Currently, it's not discussed in the https://github.com/golang/go/wiki/CodeReviewComments when it's preferred to return a concrete error type.

Consider the following custom error type:

type StatusError struct {
   // ...
}

func (s *StatusError) Error() string { ... } 

I'd write a function that constructs a new error like below, so the developer can access to the fields and other methods on the StatusError:

func NewStatusError(code int) *StatusError { ... }

Some Go developers assume that it should be written like the following to highlight that the returned value's type is error.

func NewStatusError(code int) error { ... }

I don't know why there is such a perception in the community, but it'd be good to clarify that the second style is not superior to the other.

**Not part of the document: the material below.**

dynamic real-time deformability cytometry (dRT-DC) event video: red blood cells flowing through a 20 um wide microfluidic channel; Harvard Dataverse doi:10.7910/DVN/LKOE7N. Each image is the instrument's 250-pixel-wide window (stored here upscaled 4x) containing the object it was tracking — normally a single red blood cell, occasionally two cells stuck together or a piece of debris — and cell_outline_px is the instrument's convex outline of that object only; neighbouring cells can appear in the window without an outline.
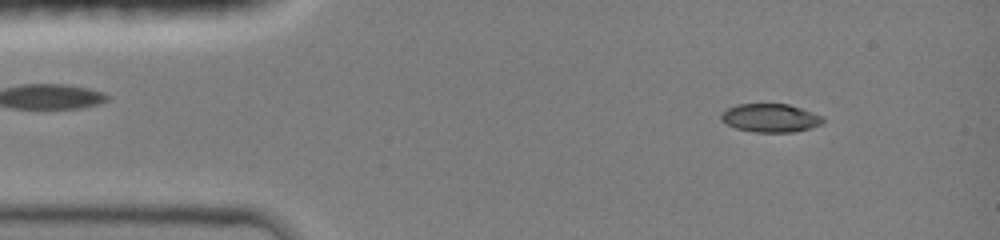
{"species": "common noctule bat (a hibernating species)", "species_latin": "Nyctalus noctula", "temperature_condition": "room temperature", "stored_images_in_passage": 42, "camera_frame_rate_fps": 3000, "um_per_image_px": 0.085, "animal": {"sex": "female", "body_mass_g": 19.0, "forearm_length_mm": 51.5}, "frame": {"image": 1, "passage_image": 4, "time_ms": 1.0, "image_size_px": [1000, 240], "cell_outline_px": [[824, 124], [812, 128], [792, 132], [756, 132], [736, 128], [720, 120], [720, 112], [736, 104], [788, 104], [824, 116]], "centroid_in_image_um": [65.5, 10.02], "position_along_channel_um": 19.5, "area_um2": 16.99}}
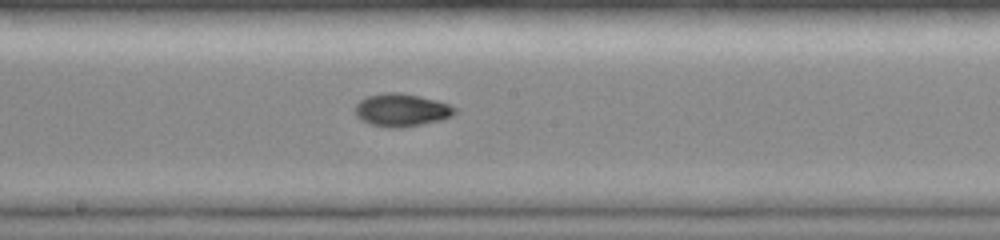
{"frame": {"image": 2, "passage_image": 23, "time_ms": 7.333, "image_size_px": [1000, 240], "cell_outline_px": [[456, 112], [452, 116], [440, 120], [400, 128], [388, 128], [368, 124], [360, 120], [356, 116], [356, 104], [360, 100], [368, 96], [384, 92], [400, 92], [420, 96], [436, 100], [448, 104], [456, 108]], "centroid_in_image_um": [34.1, 9.35], "position_along_channel_um": 214.1, "area_um2": 19.13}}
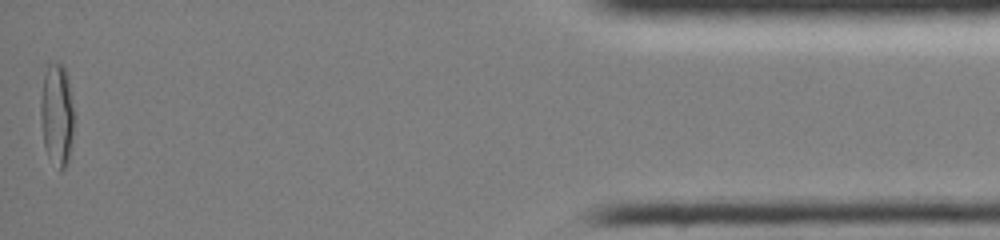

The time this pattern might be problematic is if it's possible that NewStatusError might return nil (for example if code represents an HTTP status and is 2xx). In that case, there would be a strong likelihood that you could get a non-nil-but-nil-inside error created by people that just return the result of calling NewStatusError directly.

 

I agree that having a constructor is not a good pattern  and hides the behavior if the constructor ever returns nil. It doesn't in the cases I've seen, but I guess having constructors vs not is an additional conversation to have.